STIGhubSTIGhub
STIGsRMF ControlsCompare
STIGhub— A free STIG search and compliance tool·STIGs updated 3 days ago
Powered by Pylon·Privacy·Terms·© 2026 Beacon Cloud Solutions, Inc.
← Back to Microsoft Windows 10 Security Technical Implementation Guide

V-220715

CAT III (Low)

Standard local user accounts must not exist on a system in a domain.

Rule ID

SV-220715r890423_rule

STIG

Microsoft Windows 10 Security Technical Implementation Guide

Version

V2R9

CCIs

CCI-000366

Discussion

To minimize potential points of attack, local user accounts, other than built-in accounts and local administrator accounts, must not exist on a workstation in a domain. Users must log on to workstations in a domain with their domain accounts.

Check Content

For standalone or nondomain-joined systems, this is Not Applicable.

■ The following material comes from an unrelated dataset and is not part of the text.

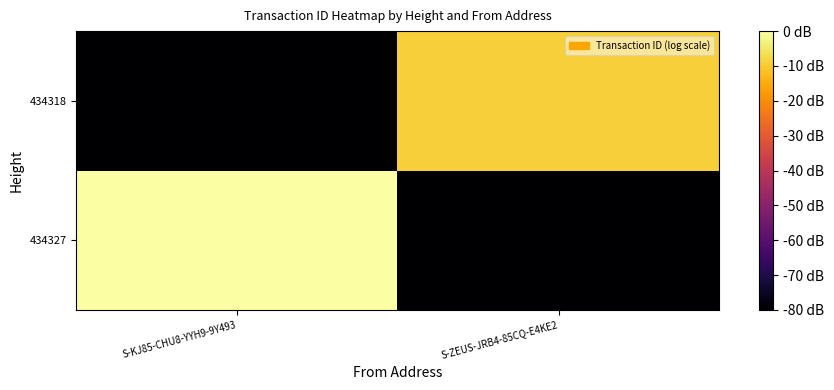

At S-KJ85-CHU8-YYH9-9Y493, list the series in order from smallest to largest.

434318, 434327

Run "Computer Management".

Navigate to System Tools >> Local Users and Groups >> Users.

If local users other than the accounts listed below exist on a workstation in a domain, this is a finding.

Built-in Administrator account (Disabled)
Built-in Guest account (Disabled)
Built-in DefaultAccount (Disabled)
Built-in defaultuser0 (Disabled)
Built-in WDAGUtilityAccount (Disabled)
Local administrator account(s)

All of the built-in accounts may not exist on a system, depending on the Windows 10 version.

Fix Text

Limit local user accounts on domain-joined systems. Remove any unauthorized local accounts.